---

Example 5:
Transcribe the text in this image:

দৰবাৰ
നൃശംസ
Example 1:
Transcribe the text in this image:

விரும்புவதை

— Assignment —
Repeat every record exactly, so that nothing is lost or altered.

— Task result —
---

Example 5:
Transcribe the text in this image:

দৰবাৰ
നൃശംസ
Example 1:
Transcribe the text in this image:

விரும்புவதை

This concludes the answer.